Translocation-linked Mixed Lineage Leukemia (MLL) genes were discovered ~ 30 years ago and are homologs of Trithorax in Drosophila. MLL3 is a histone methyltransferase catalyzing the monomethylation of histone H3 lysine 4 (H3K4me1), a hallmark for gene enhancers. Although recurrent mutations of MLL3 are reported across a broad spectrum of cancers and MLL3 represents one of the most commonly mutated cancer genes, a pan-cancer-wide portrait of this high-frequency mutational event is still lacking. We report here a comprehensive analysis of MLL3 mutation and its association with molecular, cellular, and clinical features in 33 cancer types. The genetic alterations of MLL3 are primarily driven by point mutations or small INDELs rather than large-scale chromosomal perturbations and exhibit lineage-specific variations, which spontaneously yet heterogeneously impinge on the clinical behaviors of cancers and are intrinsically linked to hot tumor microenvironments, especially in uterine corpus endometrial carcinoma (UCEC) and colon adenocarcinoma (COAD), where MLL3 aberrances surprisingly predict better overall survivals and favorable responses to immunochemotherapy. Concurrent mutation of MLL3 and POLE in UCEC is associated with high immune cell infiltration and immune checkpoint gene expression, endowing the applicability of immune checkpoint inhibitors in these patients. Mouse models with Mll3-ablated colon cancer validate the immunostimulatory trait of Mll3 aberration.

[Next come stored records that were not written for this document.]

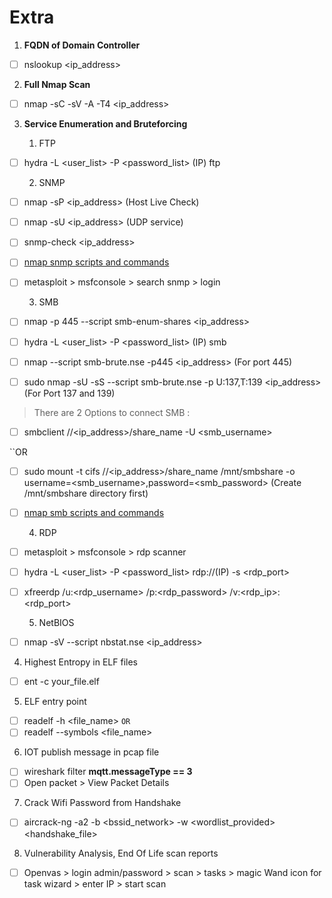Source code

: # Extra

1. **FQDN of Domain Controller**

- [ ] nslookup <ip_address>

2. **Full Nmap Scan**

- [ ] nmap -sC -sV -A -T4 <ip_address>

3.  **Service Enumeration and Bruteforcing**

	1. FTP

- [ ] hydra -L <user_list> -P <password_list> (IP) ftp

	2. SNMP

- [ ] nmap -sP <ip_address> (Host Live Check)
- [ ] nmap -sU <ip_address> (UDP service)
- [ ] snmp-check <ip_address>
- [ ] [nmap snmp scripts and commands](https://nmap.org/search/?q=snmp)
- [ ] metasploit > msfconsole > search snmp > login

	3.  SMB

- [ ] nmap -p 445  --script smb-enum-shares <ip_address>
- [ ] hydra -L <user_list> -P <password_list> (IP) smb
- [ ] nmap --script smb-brute.nse -p445 <ip_address> (For port 445)
- [ ] sudo nmap -sU -sS --script smb-brute.nse -p U:137,T:139 <ip_address> (For Port 137 and 139)

> There are 2 Options to connect SMB :

- [ ] smbclient //<ip_address>/share_name -U <smb_username>

``OR

- [ ] sudo mount -t cifs //<ip_address>/share_name /mnt/smbshare -o username=<smb_username>,password=<smb_password> (Create /mnt/smbshare directory first)
- [ ] [nmap smb scripts and commands](https://nmap.org/search/?q=smb)

	4. RDP

- [ ] metasploit > msfconsole > rdp scanner
- [ ] hydra -L <user_list> -P <password_list> rdp://(IP) -s <rdp_port>
- [ ] xfreerdp /u:<rdp_username> /p:<rdp_password> /v:<rdp_ip>:<rdp_port>

	5. NetBIOS

- [ ] nmap -sV --script nbstat.nse <ip_address>


4. Highest Entropy in ELF files

- [ ] ent -c your_file.elf

5. ELF entry point

- [ ] readelf -h <file_name>
``OR``
- [ ] readelf --symbols <file_name>

6. IOT publish message in pcap file

- [ ] wireshark filter **mqtt.messageType == 3**
- [ ] Open packet > View Packet Details

7. Crack Wifi Password from Handshake

- [ ] aircrack-ng -a2 -b <bssid_network> -w <wordlist_provided> <handshake_file>

8. Vulnerability Analysis, End Of Life scan reports

- [ ] Openvas > login admin/password > scan > tasks > magic Wand icon for task wizard > enter IP > start scan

Our study provides a pan-cancer spectrum of the MLL3 mutational event and will contribute to the understanding of the genetic evolution and disease management of cancers, especially COAD and UCEC. Overall design: Mll3WT and Mll3KO CT26 cells for RNA-seq and CUT&Tag, and tumor tissues for single-cell RNA-seq

易位相关混合谱系白血病（Translocation-linked Mixed Lineage Leukemia, MLL）基因于约30年前被发现，是果蝇中三胸基因（Trithorax）的同源基因。MLL3为组蛋白甲基转移酶，可催化组蛋白H3赖氨酸4的单甲基化修饰（H3K4me1），该修饰是基因增强子的标志性特征。尽管已有研究在广泛的癌症谱系中报道了MLL3的复发性突变，且MLL3属于最常见的突变致癌基因之一，但目前仍缺乏针对该高频突变事件的泛癌全景分析。本研究对33种癌症类型中的MLL3突变及其与分子、细胞及临床特征的关联开展了全面分析。MLL3的遗传改变主要由点突变或小片段插入缺失（insertions and deletions, INDELs）驱动，而非大规模染色体畸变，且呈现谱系特异性差异；这些改变会自发且异质性地影响癌症的临床行为，并与热肿瘤微环境存在内在关联，尤其在子宫体子宫内膜癌（Uterine Corpus Endometrial Carcinoma, UCEC）和结肠腺癌（Colon Adenocarcinoma, COAD）中，MLL3异常竟可预测更优的总生存期以及对免疫化疗的良好响应。在子宫体子宫内膜癌中，MLL3与DNA聚合酶ε（POLE）的共突变与高免疫细胞浸润及免疫检查点基因表达水平升高相关，为该类患者应用免疫检查点抑制剂提供了理论依据。敲除Mll3的小鼠结肠癌模型验证了Mll3异常的免疫刺激特性。本研究构建了MLL3突变事件的泛癌图谱，将有助于推动癌症的遗传演化研究与疾病管理，尤其针对结肠腺癌和子宫体子宫内膜癌。整体实验设计：用于RNA测序（RNA-seq）和CUT&Tag实验的Mll3野生型（Mll3WT）与Mll3基因敲除（Mll3KO）CT26细胞，以及用于单细胞RNA测序（single-cell RNA-seq）的肿瘤组织。